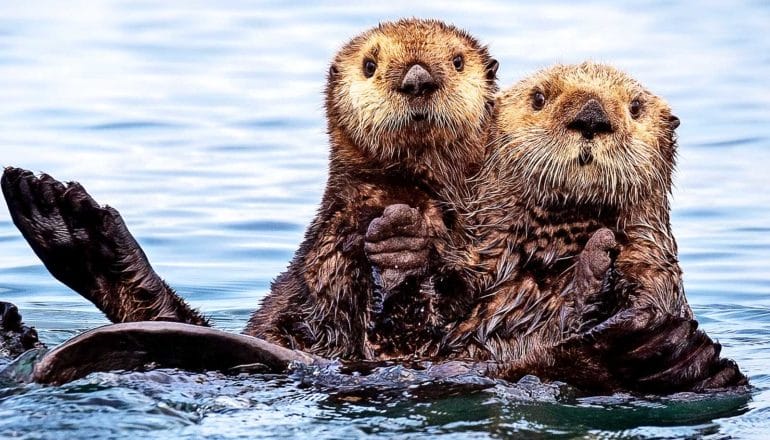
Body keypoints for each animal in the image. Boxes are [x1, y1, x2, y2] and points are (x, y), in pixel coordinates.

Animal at [366, 62, 744, 392]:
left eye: (636, 107)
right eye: (538, 98)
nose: (591, 118)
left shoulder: (652, 272)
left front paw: (598, 265)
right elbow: (403, 339)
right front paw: (402, 244)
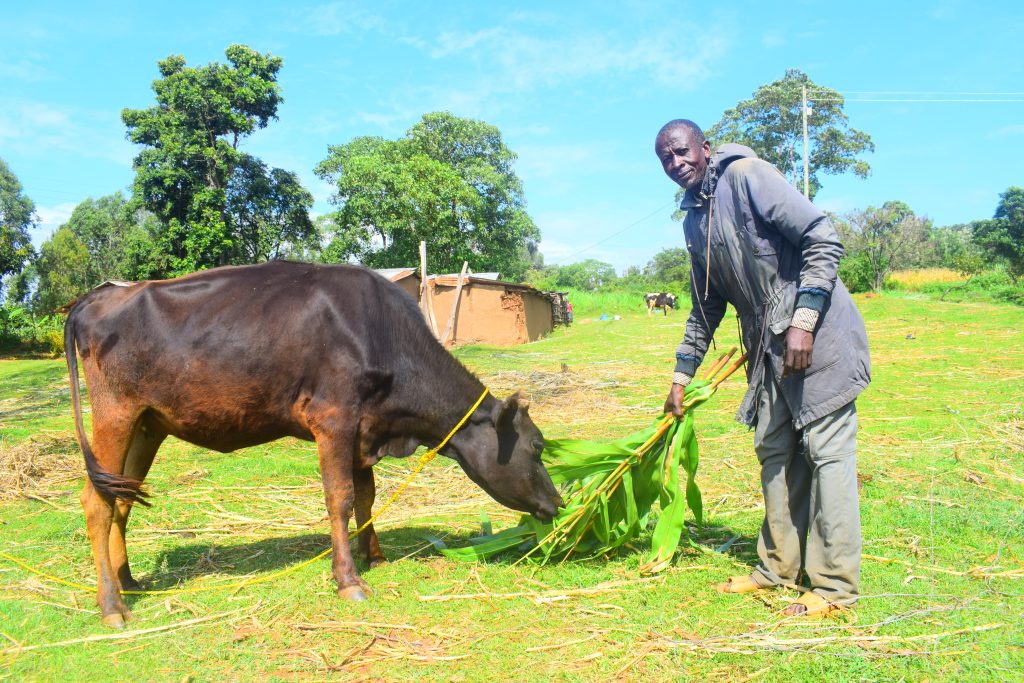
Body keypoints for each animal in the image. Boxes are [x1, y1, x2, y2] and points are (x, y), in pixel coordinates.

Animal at [64, 260, 561, 626]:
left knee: (121, 498)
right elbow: (340, 497)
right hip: (114, 412)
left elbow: (367, 494)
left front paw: (374, 556)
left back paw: (128, 581)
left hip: (148, 423)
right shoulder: (334, 418)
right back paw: (112, 606)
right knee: (96, 501)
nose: (557, 502)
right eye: (537, 446)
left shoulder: (364, 427)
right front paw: (349, 581)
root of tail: (96, 297)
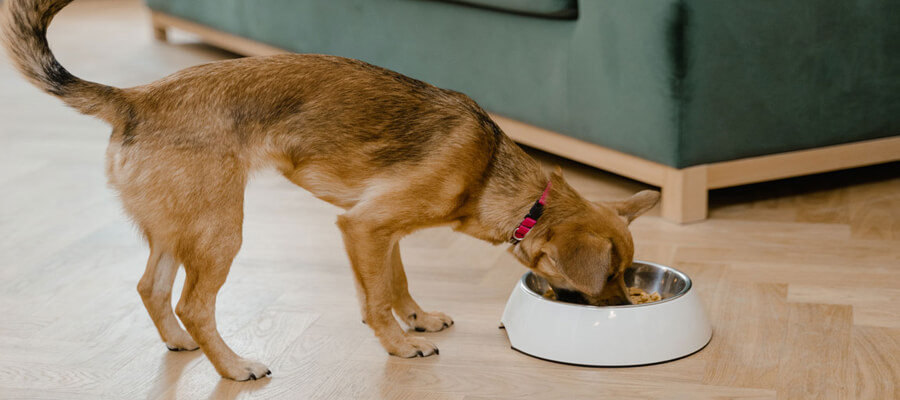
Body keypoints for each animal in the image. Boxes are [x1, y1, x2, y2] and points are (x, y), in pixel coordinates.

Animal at [1, 0, 660, 382]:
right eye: (608, 277)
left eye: (627, 276)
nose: (625, 310)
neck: (501, 180)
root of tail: (134, 98)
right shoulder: (363, 227)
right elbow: (375, 300)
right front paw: (400, 347)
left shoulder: (382, 231)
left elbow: (396, 282)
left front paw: (417, 320)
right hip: (220, 230)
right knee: (194, 302)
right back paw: (234, 366)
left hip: (176, 225)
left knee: (151, 288)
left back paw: (181, 345)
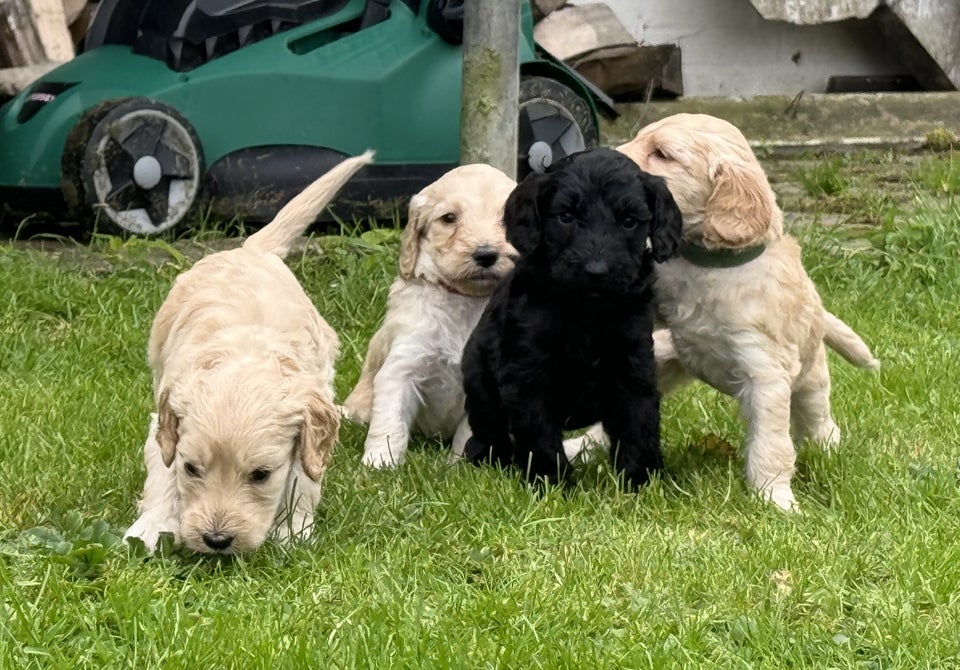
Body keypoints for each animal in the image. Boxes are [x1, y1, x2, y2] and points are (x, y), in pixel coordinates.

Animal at [124, 152, 372, 556]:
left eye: (260, 475)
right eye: (192, 469)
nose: (216, 540)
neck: (243, 351)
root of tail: (249, 250)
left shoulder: (309, 425)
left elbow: (303, 476)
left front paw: (292, 531)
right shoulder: (164, 419)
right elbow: (162, 471)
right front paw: (150, 528)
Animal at [344, 164, 516, 468]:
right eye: (449, 218)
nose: (485, 254)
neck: (467, 301)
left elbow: (467, 433)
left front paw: (457, 466)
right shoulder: (402, 366)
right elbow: (389, 424)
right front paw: (379, 464)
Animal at [464, 148, 684, 488]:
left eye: (629, 221)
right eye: (566, 217)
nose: (596, 271)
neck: (585, 311)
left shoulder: (633, 364)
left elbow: (639, 424)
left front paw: (640, 482)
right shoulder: (527, 374)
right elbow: (539, 434)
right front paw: (551, 483)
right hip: (478, 382)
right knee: (489, 431)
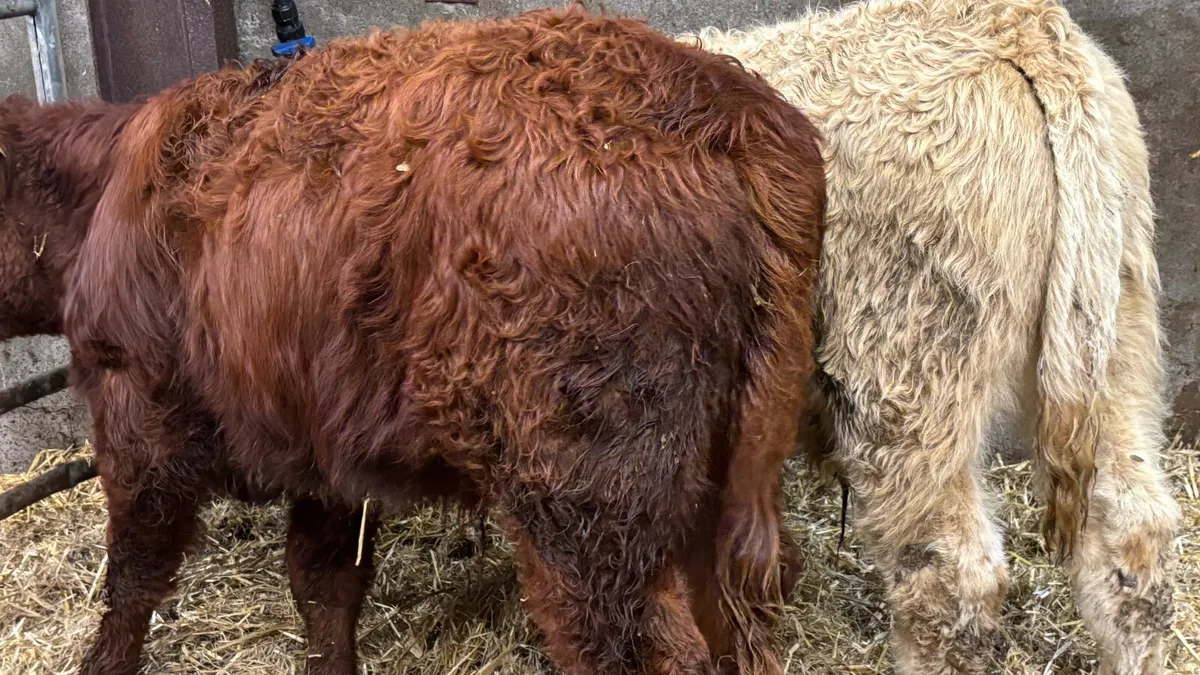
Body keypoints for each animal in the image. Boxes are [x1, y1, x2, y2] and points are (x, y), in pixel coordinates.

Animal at [60, 7, 825, 675]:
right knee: (744, 619)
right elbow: (323, 581)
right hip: (723, 480)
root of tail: (726, 108)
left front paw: (102, 661)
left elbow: (134, 570)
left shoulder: (137, 399)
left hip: (589, 503)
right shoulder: (324, 442)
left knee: (636, 643)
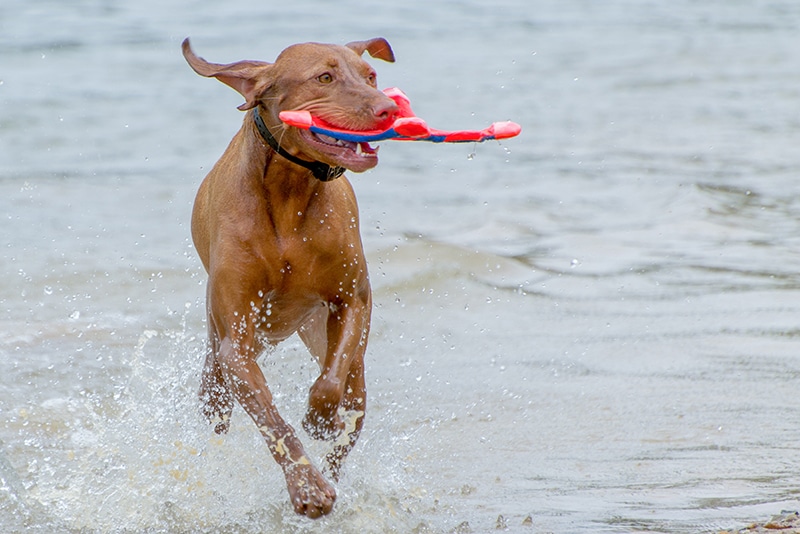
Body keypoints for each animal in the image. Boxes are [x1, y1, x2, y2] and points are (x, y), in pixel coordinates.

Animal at [179, 36, 396, 520]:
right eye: (324, 77)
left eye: (370, 76)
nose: (388, 108)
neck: (289, 190)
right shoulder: (236, 347)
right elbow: (274, 424)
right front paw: (306, 488)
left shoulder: (351, 301)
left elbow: (329, 384)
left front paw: (319, 419)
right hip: (215, 376)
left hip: (346, 362)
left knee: (349, 413)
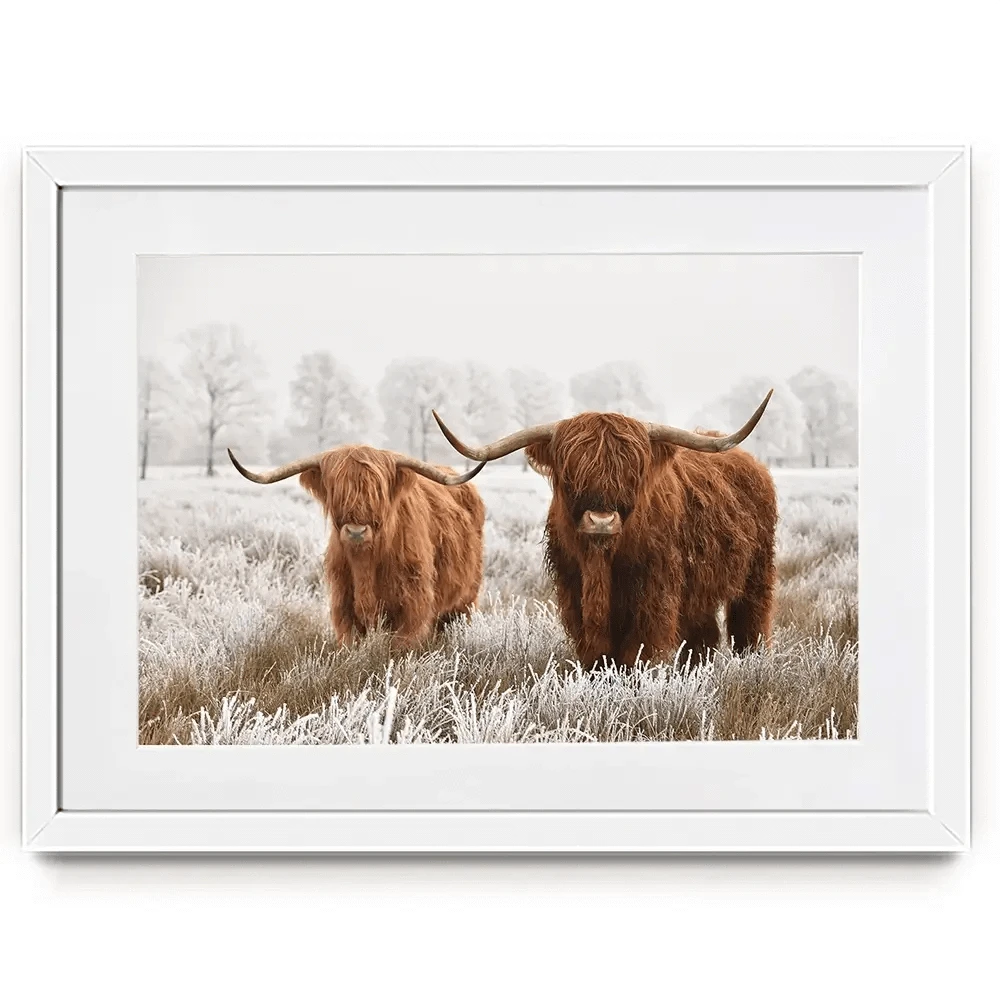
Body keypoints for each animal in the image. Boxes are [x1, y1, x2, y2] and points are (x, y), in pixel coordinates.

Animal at [228, 445, 486, 651]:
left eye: (377, 492)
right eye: (336, 491)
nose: (356, 531)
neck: (366, 564)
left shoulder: (414, 606)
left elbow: (401, 647)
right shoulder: (343, 605)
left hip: (465, 601)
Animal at [432, 394, 777, 668]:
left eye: (632, 473)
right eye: (570, 473)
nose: (601, 521)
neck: (601, 562)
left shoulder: (655, 598)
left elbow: (637, 653)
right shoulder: (574, 593)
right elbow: (595, 653)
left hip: (756, 574)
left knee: (750, 624)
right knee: (704, 636)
________________________________________
■ What is needed: Pictures are to be left out; please print the rest of the records above word for word.

■ Solution to this exercise:
Body keypoints for each animal in the image. Boxes are [x1, y1, x2, y2] and points are (x, y), in pixel coordinates.

Animal at [366, 62, 744, 392]:
left eye: (636, 107)
right eye: (538, 98)
nose: (591, 118)
left shoulder: (652, 272)
left front paw: (598, 265)
right elbow: (403, 339)
right front paw: (402, 244)
Body keypoints for each animal in the image. Boxes are [x1, y1, x2, y2] and points are (x, y), in pixel coordinates.

Animal at [64, 260, 561, 626]:
left knee: (121, 498)
right elbow: (340, 497)
right hip: (114, 412)
left elbow: (367, 494)
left front paw: (374, 556)
left back paw: (128, 581)
left hip: (148, 423)
right shoulder: (334, 418)
right back paw: (112, 606)
right knee: (96, 501)
nose: (557, 502)
right eye: (537, 446)
left shoulder: (364, 427)
right front paw: (349, 581)
root of tail: (96, 297)
Body keypoints for each animal in the image. Boxes are [x1, y1, x2, y2] and points are (x, y), in pixel coordinates.

Animal at [1, 0, 660, 382]:
right eye: (608, 277)
left eye: (627, 276)
nose: (625, 310)
neck: (501, 180)
root of tail: (134, 98)
right shoulder: (363, 227)
right elbow: (375, 300)
right front paw: (400, 347)
left shoulder: (382, 231)
left elbow: (396, 282)
left front paw: (417, 320)
right hip: (220, 230)
right knee: (194, 302)
right back paw: (234, 366)
left hip: (176, 225)
left knee: (151, 288)
left back paw: (181, 345)
Body keypoints for each animal in the image. Boxes are [x1, y1, x2, y2] and points are (x, y), in pixel coordinates.

Animal at [124, 152, 372, 556]:
left eye: (260, 475)
right eye: (192, 469)
nose: (216, 540)
neck: (243, 351)
root of tail: (249, 250)
left shoulder: (309, 425)
left elbow: (303, 476)
left front paw: (292, 531)
right shoulder: (164, 419)
right elbow: (162, 471)
right front paw: (150, 528)
Animal at [344, 164, 516, 468]:
right eye: (449, 218)
nose: (485, 254)
neck: (467, 301)
left elbow: (467, 433)
left front paw: (457, 466)
right shoulder: (402, 366)
right elbow: (389, 424)
right front paw: (379, 464)
Animal at [464, 148, 684, 488]:
left eye: (629, 221)
right eye: (566, 217)
nose: (596, 271)
neck: (585, 311)
left shoulder: (633, 364)
left elbow: (639, 424)
left front paw: (640, 482)
right shoulder: (527, 374)
right elbow: (539, 434)
right front paw: (551, 483)
right hip: (478, 382)
right knee: (489, 431)
Body keypoints for each animal in the image. Boxes are [x1, y1, x2, y2] and points are (x, y), in pixel coordinates.

Animal at [60, 7, 825, 675]:
right knee: (744, 619)
right elbow: (323, 581)
right hip: (723, 480)
root of tail: (726, 108)
left front paw: (102, 661)
left elbow: (134, 570)
left shoulder: (137, 399)
left hip: (589, 503)
right shoulder: (324, 442)
left knee: (636, 643)
Body keypoints for each animal in the image. Boxes are [x1, y1, x2, y2] and points are (x, y), in pixel coordinates.

Animal at [179, 36, 396, 520]:
right eye: (324, 77)
left eye: (370, 76)
nose: (388, 108)
neck: (289, 190)
right shoulder: (236, 347)
right elbow: (274, 424)
right front paw: (306, 488)
left shoulder: (351, 301)
left elbow: (329, 384)
left front paw: (319, 419)
right hip: (215, 376)
left hip: (346, 362)
left knee: (349, 413)
Body keypoints for each animal in the image. Boxes are [x1, y1, x2, y2] and points are (x, y), in pixel coordinates.

Animal at [228, 445, 486, 651]:
left eye: (377, 492)
right eye: (336, 491)
nose: (356, 531)
neck: (366, 564)
left shoulder: (414, 606)
left elbow: (401, 647)
right shoulder: (343, 605)
left hip: (465, 601)
Animal at [432, 394, 777, 668]:
left eye: (632, 473)
right eye: (570, 473)
nose: (601, 521)
neck: (601, 562)
left shoulder: (655, 598)
left elbow: (637, 653)
right shoulder: (574, 593)
right elbow: (595, 653)
left hip: (756, 574)
left knee: (750, 624)
right knee: (704, 636)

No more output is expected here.